Fantástico - Vai fazer o quê?

quarta-feira, 2 de junho de 2010

Massachusetts. Parece até nome de comida

Massachusetts, EUA

E seguem rendendo as últimas homenagens prestadas pelo Aqui aos artistas anônimos da cidade. E como tem gente boa, de talento e vocação, se desdobrando para ganhar o pão em Belo Horizonte, amigo leitor! O caso do advogado que queria ser pianista, publicado em nosso quintal, foi apenas o início do assunto, que vem ganhando rodas da praça. O Pedro, marido da Maria Lúcia, teve lá em casa no domingo só para me mostrar que também é fera no violão. Recém-chegado à praça, está se enturmando aos poucos. Durante muito tempo foi empregado em Governador Valadares. Passou uma longa temporada nos Estados Unidos trabalhando como lavador de carros e agora tem andado feliz da vida no Bairro Paquetá. Bom moço demais o sujeito.

Pois é. O Pedro já teve um grupo de forró e manda muito bem no violão. Contou-me que chegou a tocar por uns trocados na noite, mas a situação foi ficando tão difícil, mas tão difícil, que ele, por vezes, tocou em troca do jantar ou do almoço. “Josiel, pra você ter uma ideia, quando conheci a Maria Lúcia eu tava tocando pela comida e pelo lugar pra dormir, lá na Serra do Cipó. Tinha um conhecido que tava trabalhando numa pousada nos fins de semana e conhecia o dono de um restaurante. Aí, ele deu uma força e me deixou acampar no quintal da casa dele. Foi uma luta. Foi logo quando voltei de Massachusetts. Vim batalhar em Belô, só que já tem muita gente que canta na noite aqui e, por isso, não deu certo”, lamentou, enquanto destrinchava o franguinho que a Violeta preparou. Eu, claro, tomei nota para poder contar aqui ao nobre leitor.

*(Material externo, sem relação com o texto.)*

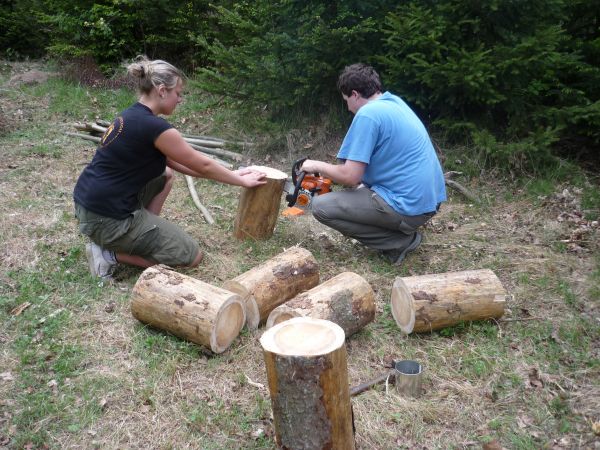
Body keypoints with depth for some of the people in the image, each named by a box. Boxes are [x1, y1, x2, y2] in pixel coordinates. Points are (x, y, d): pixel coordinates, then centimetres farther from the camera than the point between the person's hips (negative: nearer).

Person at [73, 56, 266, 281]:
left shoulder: (132, 115, 10)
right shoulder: (155, 127, -19)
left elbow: (174, 161, 17)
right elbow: (202, 165, -8)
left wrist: (230, 175, 18)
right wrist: (241, 181, 8)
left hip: (90, 203, 9)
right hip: (106, 218, -9)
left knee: (166, 175, 24)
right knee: (193, 256, 2)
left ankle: (143, 234, 17)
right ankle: (112, 253, -1)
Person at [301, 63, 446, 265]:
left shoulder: (368, 114, -15)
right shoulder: (395, 102, 13)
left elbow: (350, 176, -16)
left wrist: (317, 166, 0)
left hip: (409, 207, -9)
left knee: (320, 206, -4)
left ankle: (400, 241, -2)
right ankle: (403, 230, 14)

A visita do Pedro e da Maria Lúcia alegrou o domingo. Violeta e eu até soltamos a voz, relembrando Legião Urbana, Zé Ramalho, Belchior, Almir Sater, Sá e Guarabyra e, evidente que não podia faltar, o maluco beleza Raul Seixas, entre outros tantos sucessos na nossa época. A cantoria rendeu até a noite e foi muito bom. O Américo, a Leila e a Cristina também apareceram para fazer parte da roda. Com a farra tão boa, estendemos o dia ao máximo, com o devido cuidado e respeito para não incomodar os vizinhos. O Pedro é realmente muito talentoso. Assim como a dupla Francisco & Adriano – homenageada aqui na semana passada –, merecia melhor sorte com a arte. Lembrei-me de muitos outros conhecidos, grandes artistas de mão cheia, que pelejam em jornada dupla. Só conhecidos, Violeta e eu contamos vários.

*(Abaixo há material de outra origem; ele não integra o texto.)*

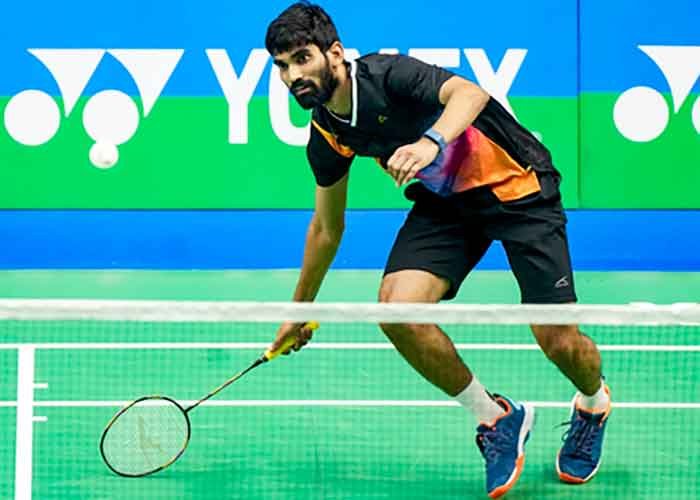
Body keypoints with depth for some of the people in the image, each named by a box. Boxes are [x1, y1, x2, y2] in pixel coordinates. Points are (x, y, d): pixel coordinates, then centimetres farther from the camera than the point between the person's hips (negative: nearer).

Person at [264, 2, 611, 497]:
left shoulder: (388, 75, -23)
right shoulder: (326, 137, -2)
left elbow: (470, 93, -41)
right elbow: (327, 226, 14)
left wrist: (433, 143, -60)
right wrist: (300, 310, 21)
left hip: (517, 187, -6)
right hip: (446, 202, 6)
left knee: (559, 342, -11)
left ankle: (593, 404, 29)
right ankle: (496, 419, 3)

Inclusive, Violeta tem uma prima que tem batalhado muito para ser atriz profissional no Rio de Janeiro. Linda e talentosa, a Rafaela é vendedora numa livraria de Ipanema. Todo o tempo que tem vago ela dedica à carreira. Faz aulas de canto, dança e muita ginástica. Também vive de fazer testes para a TV e o cinema. É isso aí, Rafaela! Uma hora você emplaca, moça!

Com a cabeça no travesseiro, sem sono pelos pensamentos cruzados em meio à arte e a sobrevivência, a coluna de hoje: “Massachusetts. Parece até nome de comida”.

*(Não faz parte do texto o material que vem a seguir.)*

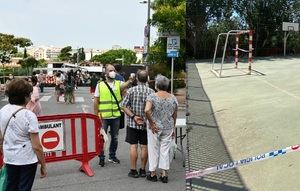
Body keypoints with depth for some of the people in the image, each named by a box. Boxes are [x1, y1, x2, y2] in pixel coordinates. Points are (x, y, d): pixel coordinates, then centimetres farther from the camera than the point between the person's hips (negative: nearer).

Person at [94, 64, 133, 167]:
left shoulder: (118, 83, 4)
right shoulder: (100, 85, -1)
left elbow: (123, 85, -19)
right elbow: (96, 101, 0)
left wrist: (129, 81, -40)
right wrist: (96, 115, -5)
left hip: (116, 116, 2)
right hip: (103, 116, -2)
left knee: (115, 137, 14)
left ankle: (112, 156, 31)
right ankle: (101, 157, 20)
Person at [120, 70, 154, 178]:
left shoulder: (131, 90, -7)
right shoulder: (151, 92, -6)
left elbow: (123, 106, -9)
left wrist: (133, 116, -10)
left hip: (132, 123, -1)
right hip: (146, 123, 1)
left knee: (133, 146, 5)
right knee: (144, 147, 9)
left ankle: (133, 170, 10)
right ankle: (142, 170, 17)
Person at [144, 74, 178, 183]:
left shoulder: (152, 97, -10)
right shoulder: (173, 98, 2)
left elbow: (147, 110, -26)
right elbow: (174, 115, 8)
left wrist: (151, 123, -15)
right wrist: (173, 129, 17)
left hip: (155, 128, -3)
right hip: (168, 128, 3)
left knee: (154, 150, 9)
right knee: (165, 150, 11)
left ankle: (153, 174, 18)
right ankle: (164, 175, 14)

Bandeira Dois - Josiel Botelho - 2/6/10

Um comentário:

Cacá disse...

É, a luta pela sobrevivência está ficando cada vez mais difícil no campo das artes em geral. Vale mais o que se aparenta do que aquilo que se tem de bagagem. Vivemos numa era de imagens (pessoais e virtuais) sem currículo. Mas o talento acaba uma hora sendo descoberto e reconhecido. Muito boa a crônica. Abraços. Paz e bem.